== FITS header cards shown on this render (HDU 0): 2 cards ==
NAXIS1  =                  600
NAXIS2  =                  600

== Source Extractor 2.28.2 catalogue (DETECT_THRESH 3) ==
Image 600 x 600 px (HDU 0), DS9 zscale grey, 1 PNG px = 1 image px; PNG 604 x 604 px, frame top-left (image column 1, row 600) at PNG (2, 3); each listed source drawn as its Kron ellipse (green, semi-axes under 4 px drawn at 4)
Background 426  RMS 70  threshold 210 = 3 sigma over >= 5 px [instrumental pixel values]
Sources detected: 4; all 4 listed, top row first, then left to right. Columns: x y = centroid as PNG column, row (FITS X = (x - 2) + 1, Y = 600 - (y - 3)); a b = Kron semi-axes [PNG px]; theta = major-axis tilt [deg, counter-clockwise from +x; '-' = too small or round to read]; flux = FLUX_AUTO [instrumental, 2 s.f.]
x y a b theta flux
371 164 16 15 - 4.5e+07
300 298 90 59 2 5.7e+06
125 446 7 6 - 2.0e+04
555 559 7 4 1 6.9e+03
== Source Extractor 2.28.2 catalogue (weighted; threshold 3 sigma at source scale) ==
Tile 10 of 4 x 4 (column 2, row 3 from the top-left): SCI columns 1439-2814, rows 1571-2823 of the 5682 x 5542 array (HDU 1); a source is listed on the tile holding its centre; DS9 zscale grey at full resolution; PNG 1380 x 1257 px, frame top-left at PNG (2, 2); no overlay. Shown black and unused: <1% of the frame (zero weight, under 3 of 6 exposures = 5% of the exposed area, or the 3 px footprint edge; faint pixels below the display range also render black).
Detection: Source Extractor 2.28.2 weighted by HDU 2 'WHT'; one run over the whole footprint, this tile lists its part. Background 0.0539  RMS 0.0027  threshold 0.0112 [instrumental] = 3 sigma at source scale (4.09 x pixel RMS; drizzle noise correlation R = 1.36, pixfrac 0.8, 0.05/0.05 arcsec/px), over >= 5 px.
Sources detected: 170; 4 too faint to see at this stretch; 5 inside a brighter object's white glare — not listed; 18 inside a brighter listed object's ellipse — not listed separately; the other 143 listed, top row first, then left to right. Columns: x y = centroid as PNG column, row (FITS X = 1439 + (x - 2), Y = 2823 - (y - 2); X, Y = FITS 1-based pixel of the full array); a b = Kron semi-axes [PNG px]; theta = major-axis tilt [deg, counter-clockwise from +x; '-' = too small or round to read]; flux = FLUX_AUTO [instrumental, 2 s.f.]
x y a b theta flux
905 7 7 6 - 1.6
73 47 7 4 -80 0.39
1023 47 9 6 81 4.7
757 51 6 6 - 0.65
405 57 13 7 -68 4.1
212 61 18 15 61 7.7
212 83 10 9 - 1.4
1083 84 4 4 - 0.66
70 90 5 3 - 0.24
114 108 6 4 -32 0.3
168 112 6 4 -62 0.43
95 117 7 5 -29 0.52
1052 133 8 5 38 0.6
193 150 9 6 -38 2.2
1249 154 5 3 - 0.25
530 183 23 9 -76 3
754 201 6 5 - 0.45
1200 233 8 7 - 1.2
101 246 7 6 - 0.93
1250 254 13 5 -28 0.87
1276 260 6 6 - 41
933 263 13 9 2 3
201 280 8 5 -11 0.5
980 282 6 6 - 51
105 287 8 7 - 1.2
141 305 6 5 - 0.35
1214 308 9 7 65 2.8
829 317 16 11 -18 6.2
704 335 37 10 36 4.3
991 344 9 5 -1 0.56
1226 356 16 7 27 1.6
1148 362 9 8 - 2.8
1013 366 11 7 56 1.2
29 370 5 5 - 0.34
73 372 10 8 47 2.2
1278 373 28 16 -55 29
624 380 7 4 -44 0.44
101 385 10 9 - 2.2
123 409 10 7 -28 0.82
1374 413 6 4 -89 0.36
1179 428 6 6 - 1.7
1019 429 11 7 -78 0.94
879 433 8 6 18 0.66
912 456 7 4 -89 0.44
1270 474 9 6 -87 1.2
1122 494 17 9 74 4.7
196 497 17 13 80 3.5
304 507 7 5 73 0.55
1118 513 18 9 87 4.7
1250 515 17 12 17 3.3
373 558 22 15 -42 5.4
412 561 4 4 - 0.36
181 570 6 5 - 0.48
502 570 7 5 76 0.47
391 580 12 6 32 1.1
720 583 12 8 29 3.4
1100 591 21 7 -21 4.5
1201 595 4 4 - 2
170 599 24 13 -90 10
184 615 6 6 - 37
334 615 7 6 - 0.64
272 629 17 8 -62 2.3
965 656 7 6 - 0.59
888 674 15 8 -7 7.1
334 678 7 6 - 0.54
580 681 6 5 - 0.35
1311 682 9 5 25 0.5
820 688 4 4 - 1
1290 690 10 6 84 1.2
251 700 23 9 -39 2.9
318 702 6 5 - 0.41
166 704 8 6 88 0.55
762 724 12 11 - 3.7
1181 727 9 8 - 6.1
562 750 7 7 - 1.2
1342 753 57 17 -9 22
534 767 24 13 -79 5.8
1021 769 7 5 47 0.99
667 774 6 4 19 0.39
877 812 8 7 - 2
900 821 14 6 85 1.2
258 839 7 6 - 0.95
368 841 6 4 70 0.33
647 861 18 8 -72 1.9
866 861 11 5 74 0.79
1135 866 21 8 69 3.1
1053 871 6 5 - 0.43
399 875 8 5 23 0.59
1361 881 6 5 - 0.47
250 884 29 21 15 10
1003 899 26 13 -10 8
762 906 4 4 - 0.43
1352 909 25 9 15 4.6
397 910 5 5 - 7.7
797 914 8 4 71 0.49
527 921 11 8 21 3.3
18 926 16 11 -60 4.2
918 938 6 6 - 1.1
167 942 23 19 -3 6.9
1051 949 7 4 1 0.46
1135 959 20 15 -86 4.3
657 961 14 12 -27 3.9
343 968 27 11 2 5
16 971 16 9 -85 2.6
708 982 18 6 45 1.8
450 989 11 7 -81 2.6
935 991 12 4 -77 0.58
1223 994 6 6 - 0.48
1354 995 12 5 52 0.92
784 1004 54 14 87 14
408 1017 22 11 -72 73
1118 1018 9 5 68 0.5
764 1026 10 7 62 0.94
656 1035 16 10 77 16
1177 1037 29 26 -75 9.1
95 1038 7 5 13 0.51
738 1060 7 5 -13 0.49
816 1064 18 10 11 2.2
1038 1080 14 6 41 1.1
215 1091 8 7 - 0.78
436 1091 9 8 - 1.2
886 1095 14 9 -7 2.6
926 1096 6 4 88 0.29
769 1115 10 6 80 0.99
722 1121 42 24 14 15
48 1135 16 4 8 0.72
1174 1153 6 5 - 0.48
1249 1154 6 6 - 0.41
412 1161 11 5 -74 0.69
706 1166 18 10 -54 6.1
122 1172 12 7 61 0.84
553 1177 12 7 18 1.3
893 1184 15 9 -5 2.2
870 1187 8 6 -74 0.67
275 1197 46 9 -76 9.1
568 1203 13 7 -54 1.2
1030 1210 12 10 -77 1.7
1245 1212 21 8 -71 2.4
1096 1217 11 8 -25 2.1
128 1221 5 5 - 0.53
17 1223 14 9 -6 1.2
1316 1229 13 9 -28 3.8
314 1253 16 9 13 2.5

* Challenge: Starting with the first line of the data and going on through the line with "555 559 7 4 1 6.9e+03", copy those lines again, swapping "centroid" for "center" and leaving everything else unchanged.

* Task result:
== FITS header cards shown on this render (HDU 0): 2 cards ==
NAXIS1  =                  600
NAXIS2  =                  600

== Source Extractor 2.28.2 catalogue (DETECT_THRESH 3) ==
Image 600 x 600 px (HDU 0), DS9 zscale grey, 1 PNG px = 1 image px; PNG 604 x 604 px, frame top-left (image column 1, row 600) at PNG (2, 3); each listed source drawn as its Kron ellipse (green, semi-axes under 4 px drawn at 4)
Background 426  RMS 70  threshold 210 = 3 sigma over >= 5 px [instrumental pixel values]
Sources detected: 4; all 4 listed, top row first, then left to right. Columns: x y = center as PNG column, row (FITS X = (x - 2) + 1, Y = 600 - (y - 3)); a b = Kron semi-axes [PNG px]; theta = major-axis tilt [deg, counter-clockwise from +x; '-' = too small or round to read]; flux = FLUX_AUTO [instrumental, 2 s.f.]
x y a b theta flux
371 164 16 15 - 4.5e+07
300 298 90 59 2 5.7e+06
125 446 7 6 - 2.0e+04
555 559 7 4 1 6.9e+03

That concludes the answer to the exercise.